A little boy who lives across from where we have our Saturday Kids Club.
A little boy who lives across from where we have our Saturday Kids Club.

Living in Hilton and working in Sweetwaters means I am constantly confronted with my own privilege. It’s not just a matter of working in schools that are understaffed, under-resourced, and under-qualified, when I know I went to amazing schools just minutes away in Hilton. It’s not just a matter of sitting at Life Groups in the back yards of houses that have no running water, or flush toilets.

Sometimes I feel guilty for living in a fully furnished flat in Hilton, rent free, with a kitchen, bathroom, bedroom and living room. I feel guilty that I have a car (that I didn’t pay for, but someone donated for whoever has my job). My coworkers don’t have cars. My co-workers don’t live in Hilton.

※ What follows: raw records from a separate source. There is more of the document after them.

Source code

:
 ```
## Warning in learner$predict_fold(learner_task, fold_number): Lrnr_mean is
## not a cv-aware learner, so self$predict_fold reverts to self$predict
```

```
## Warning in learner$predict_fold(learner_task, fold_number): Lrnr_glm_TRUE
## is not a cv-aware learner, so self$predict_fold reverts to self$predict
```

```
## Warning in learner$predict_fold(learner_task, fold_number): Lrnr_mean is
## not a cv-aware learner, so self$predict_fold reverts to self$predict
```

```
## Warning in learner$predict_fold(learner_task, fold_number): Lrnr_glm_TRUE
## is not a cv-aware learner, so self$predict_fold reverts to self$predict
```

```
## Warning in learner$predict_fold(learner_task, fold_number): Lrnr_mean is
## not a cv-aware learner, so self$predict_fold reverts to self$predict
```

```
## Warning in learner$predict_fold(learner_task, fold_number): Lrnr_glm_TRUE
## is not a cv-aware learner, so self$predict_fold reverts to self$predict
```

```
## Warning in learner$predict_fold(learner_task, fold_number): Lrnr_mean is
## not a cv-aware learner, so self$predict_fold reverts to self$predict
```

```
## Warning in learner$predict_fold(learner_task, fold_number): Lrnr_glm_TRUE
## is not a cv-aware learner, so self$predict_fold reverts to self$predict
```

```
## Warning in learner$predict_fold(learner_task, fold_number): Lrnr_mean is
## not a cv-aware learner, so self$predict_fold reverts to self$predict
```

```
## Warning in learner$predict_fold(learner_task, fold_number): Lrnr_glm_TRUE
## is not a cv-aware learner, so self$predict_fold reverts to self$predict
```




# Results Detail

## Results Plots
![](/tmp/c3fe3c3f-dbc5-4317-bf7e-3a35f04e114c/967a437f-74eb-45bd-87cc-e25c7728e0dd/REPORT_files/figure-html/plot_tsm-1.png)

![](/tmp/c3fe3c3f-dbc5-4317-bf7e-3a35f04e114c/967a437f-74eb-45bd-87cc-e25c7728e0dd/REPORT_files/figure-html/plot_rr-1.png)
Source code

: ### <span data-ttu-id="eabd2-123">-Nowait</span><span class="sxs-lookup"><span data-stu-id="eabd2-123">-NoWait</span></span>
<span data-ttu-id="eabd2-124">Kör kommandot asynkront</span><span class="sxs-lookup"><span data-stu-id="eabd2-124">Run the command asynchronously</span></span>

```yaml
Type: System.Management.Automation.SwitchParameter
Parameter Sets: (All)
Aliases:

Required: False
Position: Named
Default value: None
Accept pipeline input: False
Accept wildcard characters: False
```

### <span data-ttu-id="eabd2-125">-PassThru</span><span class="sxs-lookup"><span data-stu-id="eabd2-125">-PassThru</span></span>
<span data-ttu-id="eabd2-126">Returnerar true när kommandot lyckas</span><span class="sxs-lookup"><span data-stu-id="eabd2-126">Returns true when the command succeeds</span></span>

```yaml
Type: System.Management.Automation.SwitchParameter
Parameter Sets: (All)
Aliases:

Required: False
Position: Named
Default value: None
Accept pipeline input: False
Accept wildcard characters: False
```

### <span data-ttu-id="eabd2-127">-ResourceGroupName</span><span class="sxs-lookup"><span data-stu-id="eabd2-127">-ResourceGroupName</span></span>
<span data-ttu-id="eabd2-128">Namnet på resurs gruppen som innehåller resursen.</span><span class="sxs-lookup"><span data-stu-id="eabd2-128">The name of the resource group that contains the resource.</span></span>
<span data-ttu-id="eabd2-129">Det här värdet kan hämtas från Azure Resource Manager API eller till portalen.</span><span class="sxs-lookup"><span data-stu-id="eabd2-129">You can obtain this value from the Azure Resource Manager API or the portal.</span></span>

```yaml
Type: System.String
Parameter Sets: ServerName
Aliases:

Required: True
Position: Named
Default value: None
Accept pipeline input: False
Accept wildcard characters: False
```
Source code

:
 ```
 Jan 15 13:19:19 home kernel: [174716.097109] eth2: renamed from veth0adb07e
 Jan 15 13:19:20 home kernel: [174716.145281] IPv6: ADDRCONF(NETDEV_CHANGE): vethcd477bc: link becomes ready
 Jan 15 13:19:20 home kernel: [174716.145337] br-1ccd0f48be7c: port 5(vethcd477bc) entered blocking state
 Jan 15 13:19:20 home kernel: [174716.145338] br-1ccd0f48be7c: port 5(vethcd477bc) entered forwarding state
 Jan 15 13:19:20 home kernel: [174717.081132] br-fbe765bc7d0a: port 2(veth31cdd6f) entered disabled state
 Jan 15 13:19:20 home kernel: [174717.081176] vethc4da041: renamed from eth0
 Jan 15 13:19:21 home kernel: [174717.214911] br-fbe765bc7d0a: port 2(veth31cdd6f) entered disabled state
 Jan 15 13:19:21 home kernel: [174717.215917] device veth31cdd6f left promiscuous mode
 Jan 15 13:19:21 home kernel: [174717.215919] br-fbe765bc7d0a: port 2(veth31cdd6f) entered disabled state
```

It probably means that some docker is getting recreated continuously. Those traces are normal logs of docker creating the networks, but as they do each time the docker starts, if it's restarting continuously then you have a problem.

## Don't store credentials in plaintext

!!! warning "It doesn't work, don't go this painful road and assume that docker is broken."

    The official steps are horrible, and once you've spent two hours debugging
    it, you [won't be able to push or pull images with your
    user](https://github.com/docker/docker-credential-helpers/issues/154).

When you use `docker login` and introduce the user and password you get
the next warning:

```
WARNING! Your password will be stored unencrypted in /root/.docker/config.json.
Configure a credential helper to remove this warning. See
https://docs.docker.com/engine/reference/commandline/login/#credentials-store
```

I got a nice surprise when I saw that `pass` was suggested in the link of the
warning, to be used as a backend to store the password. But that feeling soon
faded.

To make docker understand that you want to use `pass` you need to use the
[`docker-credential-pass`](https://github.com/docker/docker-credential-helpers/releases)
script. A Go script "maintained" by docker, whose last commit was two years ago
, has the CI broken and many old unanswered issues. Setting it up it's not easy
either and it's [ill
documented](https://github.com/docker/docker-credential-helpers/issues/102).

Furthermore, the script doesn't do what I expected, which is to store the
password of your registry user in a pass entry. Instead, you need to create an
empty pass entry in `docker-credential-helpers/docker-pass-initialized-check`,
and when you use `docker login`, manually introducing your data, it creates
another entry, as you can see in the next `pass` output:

Who knows. Maybe next year David and I will move to Sweetwaters. But right now we’re in Hilton. We think that’s where God wants us to be. Especially for David’s first year of teaching, the stress of living in a 100% Zulu environment, and having to boil our own water to heat it would probably not be the best. But God is showing me I don’t have to feel guilty about the things that he has let me use. I feel guilty when I think about how much stuff I have– but when I think about it as God’s stuff, there’s no reason to feel guilty. It’s his. He can do with it as he wishes.

Last week, my coworker, who stays in Sweetwaters, called to say they didn’t have water. I invited them over for supper and a shower, and to fill up their 10 gallon water-jug. When they got to our flat, I found out they hadn’t had water for 5 days. They were just “bothering” us now, because their 10 gallon water jug had just run out that day. Because we were friends, my coworker was able to get water.

Last week, someone else phoned because his pregnant wife was having trouble, and they needed to get to the hospital. We lent him the car for the day, so he could take her to the hospital and to a follow up clinic appointment. Because he knew us, he was able to get his wife to the hospital.

Today, we were packing for our teens camp, and we needed old plastic bags and newspapers for a game. I was the one who went to dig them out of the recycling bin in our town, because my white face meant no one would bother me and ask what I was doing.

Being white.

Having a car.

Having in-door running water and a shower.

I can feel guilty about all of it. Or, I can see it as a resource that God has given me, and wants me to use to bless others. How are you using the resources God has given you?

Pray this week for teens camp! We are taking 50 teens to the beach for 3 days. Pray for good weather, great speaker, and that the teens would bond with their leaders.

3 thoughts on “Privilege

  1. No need to feel guilty. Feel guilty about the need to acquire more stuff. But I’ve seen none of that. Use your God-given talents as you can. Life is difficult enough without feeling guilty about privileges you may have.